En sortant du métro, un journal éponyme m’offre l’information gratuitement : les six cent mille tunisiens de France peuvent voter à compter d’aujourd’hui ! Je me rue au cybercafé du coin. La toile me confirme la nouvelle. Un puissant moteur de recherche trouve le bureau de vote le plus proche de mon domicile : rue Lavergne à Asnières.
Jamais mis les pieds dans cette banlieue. Pas simple à trouver. Après deux heures d’errance j’y suis. Le local communal est humble. Les organisateurs courtois, affables.
C’est un grand jour. C’est la première élection arabe libre. Il faut savourer son plaisir. Il y a de l’émotion dans l’air, des larmes au bord des yeux. Suis-je inscrit ? Ce n’est pas grave.

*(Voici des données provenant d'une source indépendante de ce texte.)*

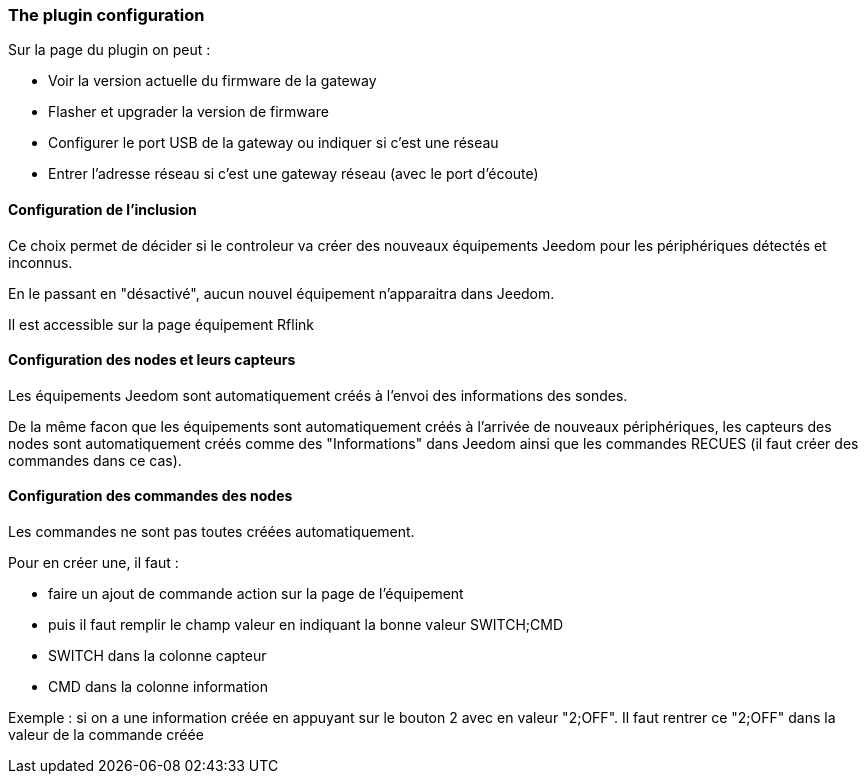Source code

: === The plugin configuration

Sur la page du plugin on peut :

  * Voir la version actuelle du firmware de la gateway

  * Flasher et upgrader la version de firmware

  * Configurer le port USB de la gateway ou indiquer si c'est une réseau

  * Entrer l'adresse réseau si c'est une gateway réseau (avec le port d'écoute)

==== Configuration de l'inclusion

Ce choix permet de décider si le controleur va créer des nouveaux équipements Jeedom pour les périphériques détectés et inconnus.

En le passant en "désactivé", aucun nouvel équipement n'apparaitra dans Jeedom.

Il est accessible sur la page équipement Rflink


==== Configuration des nodes et leurs capteurs

Les équipements Jeedom sont automatiquement créés à l'envoi des informations des sondes.

De la même facon que les équipements sont automatiquement créés à l'arrivée de nouveaux périphériques, les capteurs des nodes sont automatiquement créés comme des "Informations" dans Jeedom ainsi que les commandes RECUES (il faut créer des commandes dans ce cas).


==== Configuration des commandes des nodes

Les commandes ne sont pas toutes créées automatiquement.

Pour en créer une, il faut :

  * faire un ajout de commande action sur la page de l'équipement

  * puis il faut remplir le champ valeur en indiquant la bonne valeur SWITCH;CMD

  * SWITCH dans la colonne capteur

  * CMD dans la colonne information

Exemple : si on a une information créée en appuyant sur le bouton 2 avec en valeur "2;OFF". Il faut rentrer ce "2;OFF" dans la valeur de la commande créée
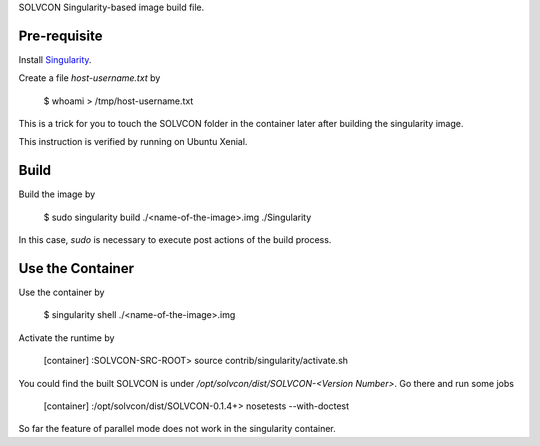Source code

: SOLVCON Singularity-based image build file.

Pre-requisite
=============

Install `Singularity <http://singularity.lbl.gov/>`_.

Create a file `host-username.txt` by

  $ whoami > /tmp/host-username.txt

This is a trick for you to touch the SOLVCON folder in the container later after building the singularity image.

This instruction is verified by running on Ubuntu Xenial.

Build
=====

Build the image by

  $ sudo singularity build ./<name-of-the-image>.img ./Singularity

In this case, `sudo` is necessary to execute post actions of the build process.

Use the Container
=================

Use the container by

  $ singularity shell ./<name-of-the-image>.img

Activate the runtime by

  [container] :SOLVCON-SRC-ROOT> source contrib/singularity/activate.sh

You could find the built SOLVCON is under `/opt/solvcon/dist/SOLVCON-<Version Number>`. Go there and run some jobs

  [container] :/opt/solvcon/dist/SOLVCON-0.1.4+> nosetests --with-doctest

So far the feature of parallel mode does not work in the singularity container.
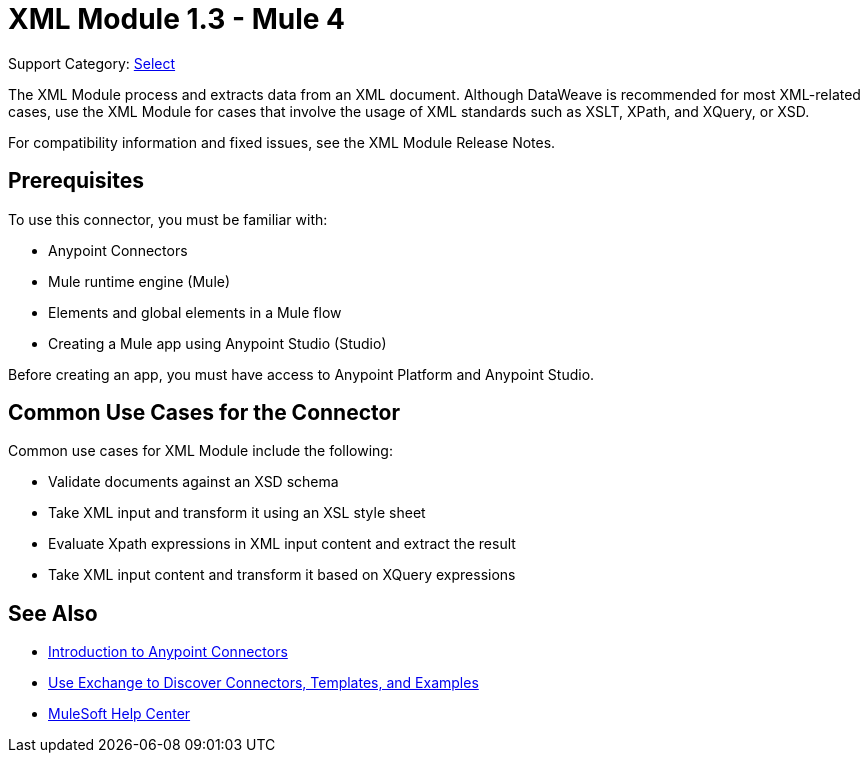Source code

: = XML Module 1.3 - Mule 4
:page-aliases: connectors::xml/xml-module.adoc

Support Category: https://www.mulesoft.com/legal/versioning-back-support-policy#anypoint-connectors[Select]

The XML Module process and extracts data from an XML document. Although DataWeave is recommended for most XML-related cases, use the XML Module for cases that involve the usage of XML standards such as XSLT, XPath, and XQuery, or XSD.

For compatibility information and fixed issues, see the XML Module Release Notes.


== Prerequisites

To use this connector, you must be familiar with:

* Anypoint Connectors
* Mule runtime engine (Mule)
* Elements and global elements in a Mule flow
* Creating a Mule app using Anypoint Studio (Studio)

Before creating an app, you must have access to Anypoint Platform and Anypoint Studio.

== Common Use Cases for the Connector

Common use cases for XML Module include the following:

* Validate documents against an XSD schema
* Take XML input and transform it using an XSL style sheet
* Evaluate Xpath expressions in XML input content and extract the result
* Take XML input content and transform it based on XQuery expressions

== See Also

* xref:connectors::introduction/introduction-to-anypoint-connectors.adoc[Introduction to Anypoint Connectors]
* xref:connectors::introduction/intro-use-exchange.adoc[Use Exchange to Discover Connectors, Templates, and Examples]
* https://help.mulesoft.com[MuleSoft Help Center]
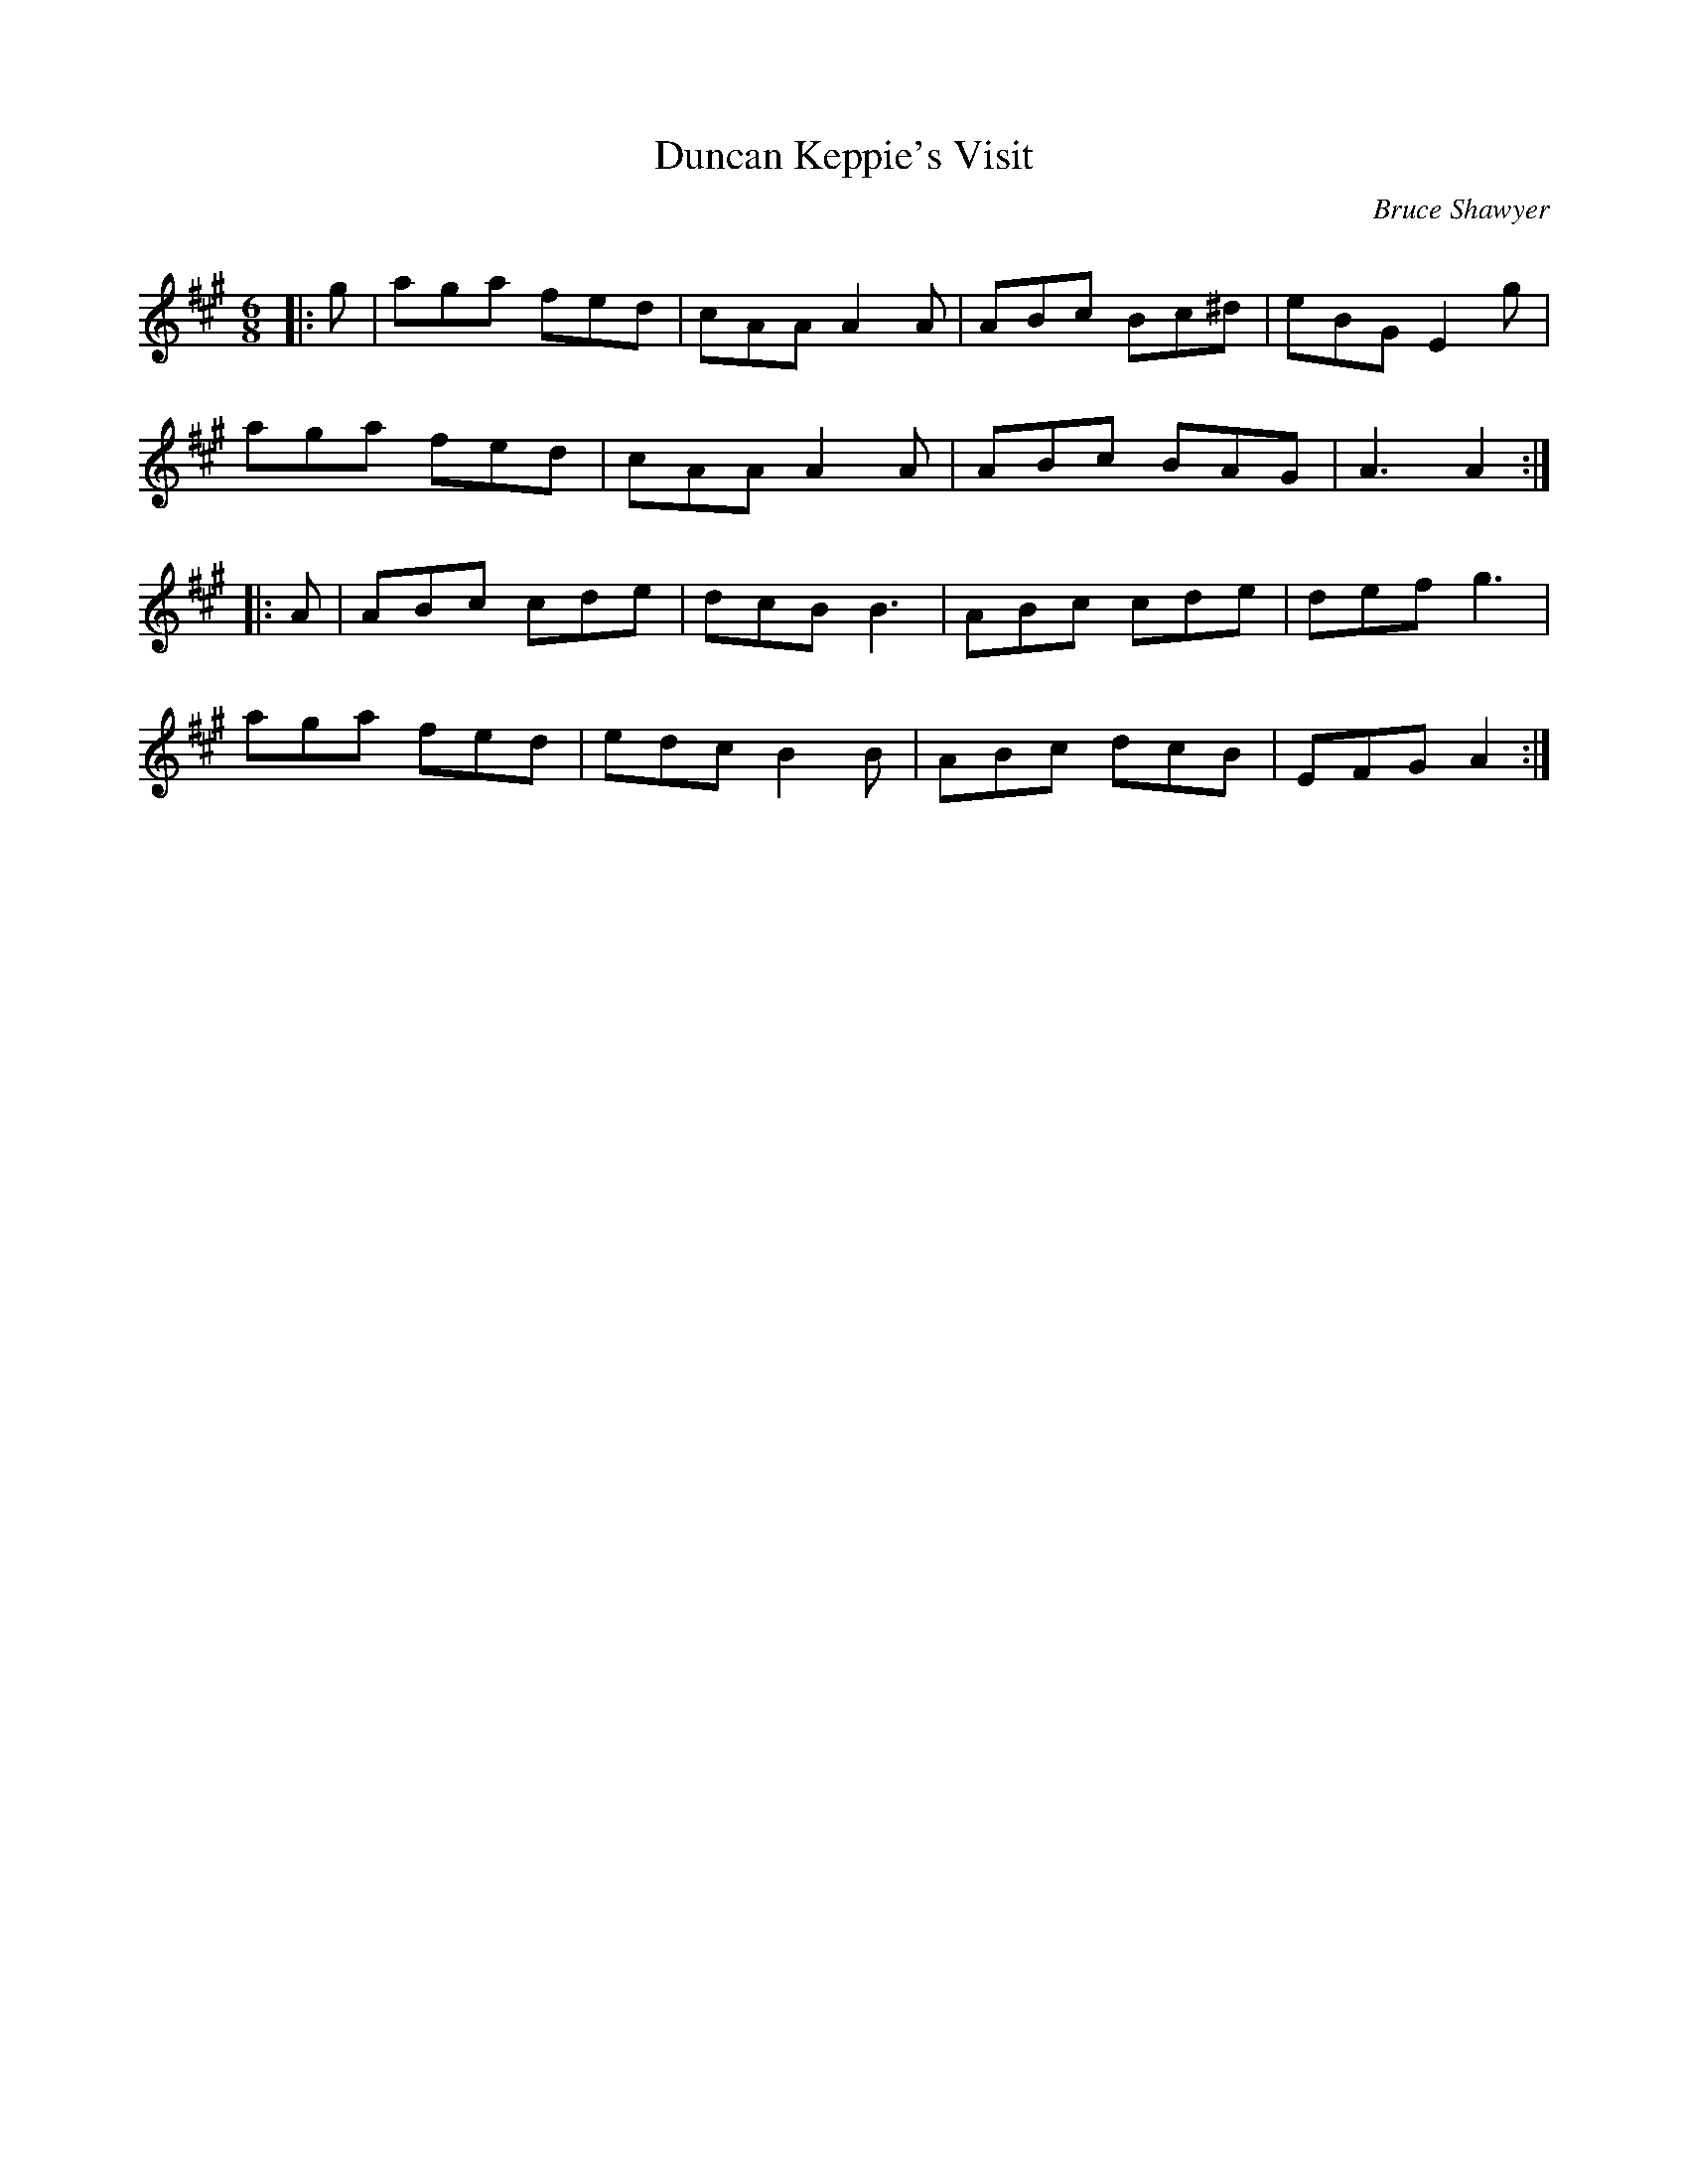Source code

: X:1
T: Duncan Keppie's Visit
C:Bruce Shawyer
R:Jig
Q:180
K:A
M:6/8
L:1/16
|:g2|a2g2a2 f2e2d2|c2A2A2 A4A2|A2B2c2 B2c2^d2|e2B2G2 E4g2|
a2g2a2 f2e2d2|c2A2A2 A4A2|A2B2c2 B2A2G2|A6 A4:|
|:A2|A2B2c2 c2d2e2|d2c2B2 B6|A2B2c2 c2d2e2|d2e2f2 g6|
a2g2a2 f2e2d2|e2d2c2 B4B2|A2B2c2 d2c2B2|E2F2G2 A4:|
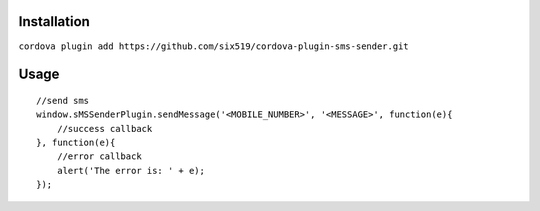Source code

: Installation
============

``cordova plugin add https://github.com/six519/cordova-plugin-sms-sender.git``

Usage
=====
::

    //send sms
    window.sMSSenderPlugin.sendMessage('<MOBILE_NUMBER>', '<MESSAGE>', function(e){
        //success callback
    }, function(e){
        //error callback
        alert('The error is: ' + e);
    });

On cherche, on trouve, je signe, dépose mon portable et ma carte d’identité. Un scrutateur m’explique en me tendant une grande feuille et un stylo : « c’est simple, vous entrez dans l’isoloir, fermez le rideau, mettez une croix sur la bannière de la liste choisie, pliez la feuille en huit, et la mettez dans l’urne ». Pour prévenir la fraude, il trempe mon index gauche dans un liquide pâteux. Je le récupère tout bleu.
Le bulletin de vote est grand comme la première page de France-Soir. C’est une liste de quarante huit partis. Ecriture arabe et française. Aux mal comprenant comme moi, chaque formation se signale par un idéogramme : une balance, un poisson, une faucille, un bateau, un olivier. Jolis dessins. Choix difficile. Je pense à M’Hamed, Hédi, Serge. Longue méditation. Je prolonge le plaisir. Enfin, je glisse mon bulletin dans l’urne « a voté ! ». Je quitte ces lieux silencieux comme à regret.
Il manque la cacophonie joyeuse du tabbel, de la tarbouka, de la flûte, du bignou et des youyous. Il manque Smaïl Hattab, Zina et Aziza, les makrouds et l’orgeat, la fumée du bhour et le rire des enfants. La fête de la démocratie mériterait pourtant une nouba inoubliable…
Dans le hall, un rayonnant jeune homme l’index bleu brandit comme E. T se fait photographier devant l’affiche des listes.
Je m’éloigne serein, léger, comme apaisé par l’initiation au rite désormais inscrit dans l’avenir de la Tunisie.
Pour finir le pèlerinage, j’entre chez un coiffeur comme il se doit.